Copy the entries without a single change. Pictures should be dropped.

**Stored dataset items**
[Start of Attachment]
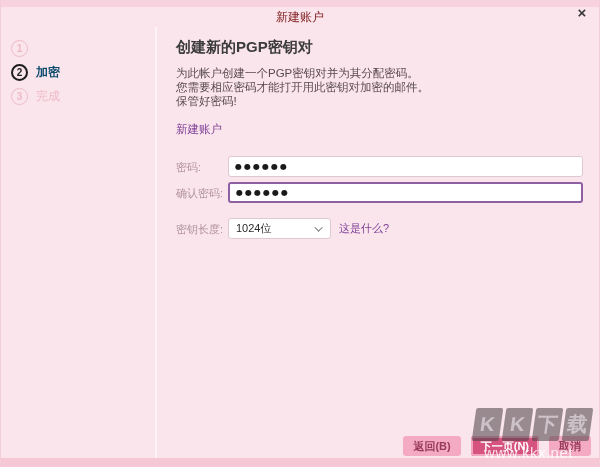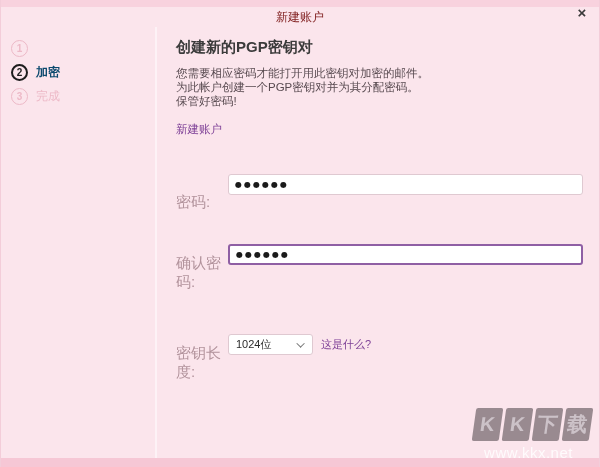"您需要相应密码才能打开用此密钥对加密的邮件。" div { order: before "为此帐户创建一个PGP密钥对并为其分配密码。" -> after "为此帐户创建一个PGP密钥对并为其分配密码。" }
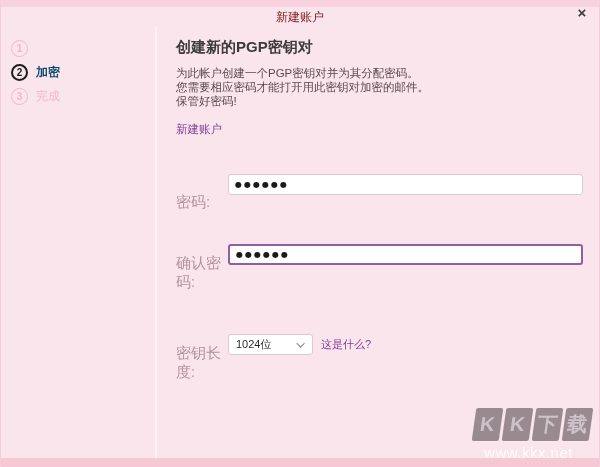"密码:" .form-label { font-size: 15px -> 11px; margin-top: 36px -> none }
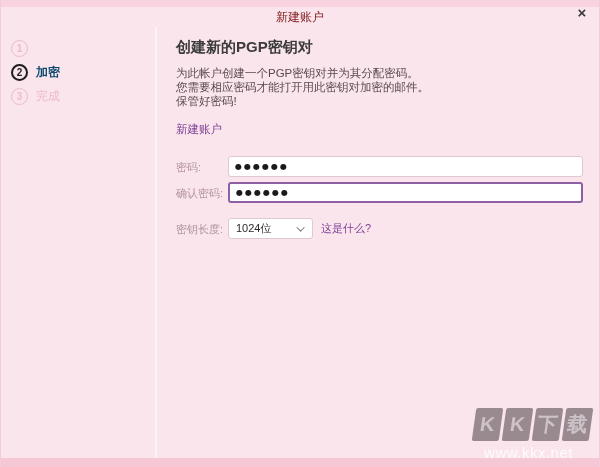"1024位" .select { width: 85px -> 103px }
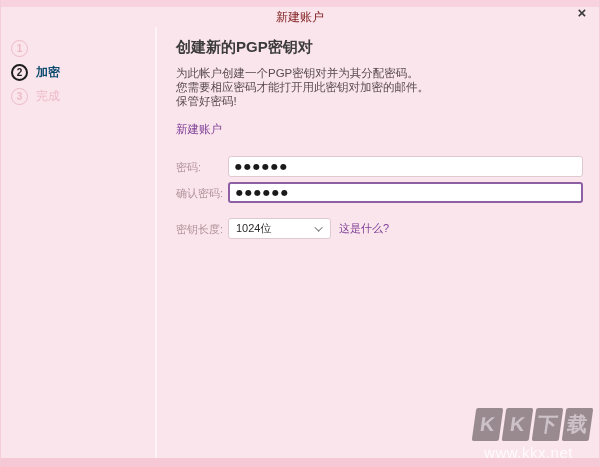"返回(B)" div.footer { html: none -> <div> <button>返回(B)</button> <button>下一页(N)</button> <button>取消</button> </div> }
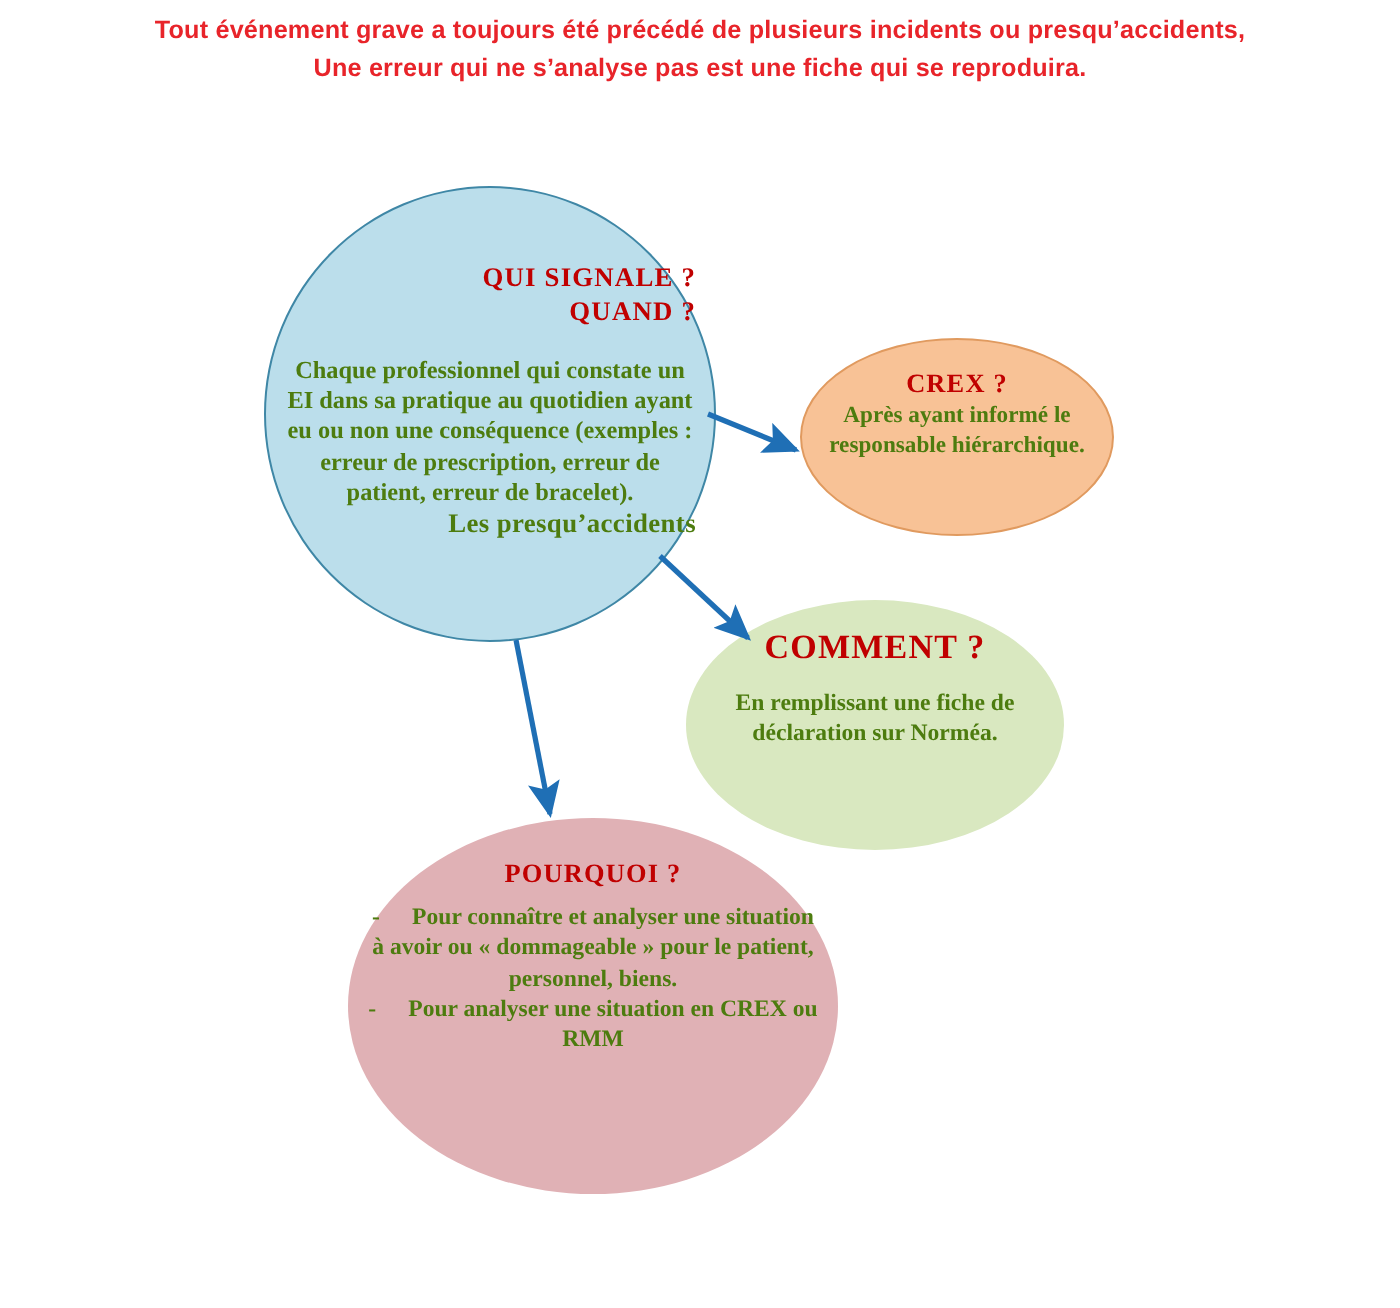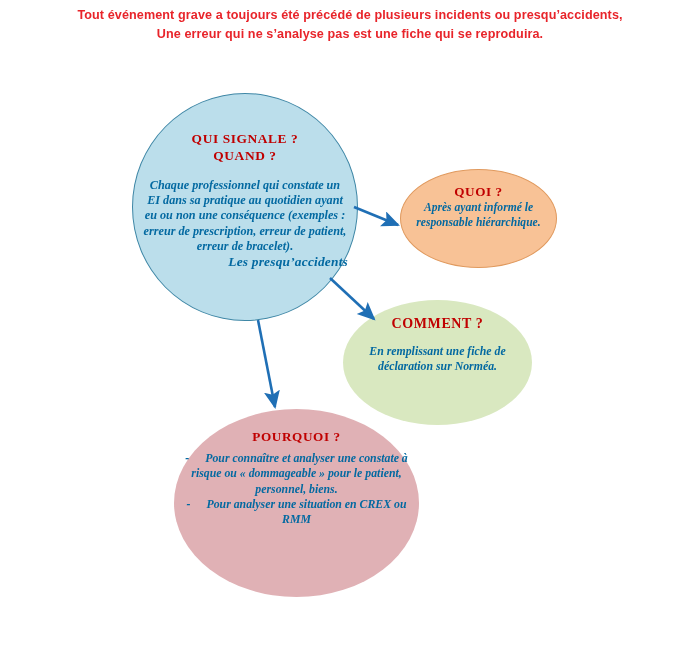"QUI SIGNALE ?" .t-blue .node-title { text-align: none -> right }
[End of Attachment]
**ANSWER TO THIS EXERCISE**
"您需要相应密码才能打开用此密钥对加密的邮件。" div { order: before "为此帐户创建一个PGP密钥对并为其分配密码。" -> after "为此帐户创建一个PGP密钥对并为其分配密码。" }
"密码:" .form-label { font-size: 15px -> 11px; margin-top: 36px -> none }
"1024位" .select { width: 85px -> 103px }
"返回(B)" div.footer { html: none -> <div> <button>返回(B)</button> <button>下一页(N)</button> <button>取消</button> </div> }
"QUI SIGNALE ?" .t-blue .node-title { text-align: none -> right }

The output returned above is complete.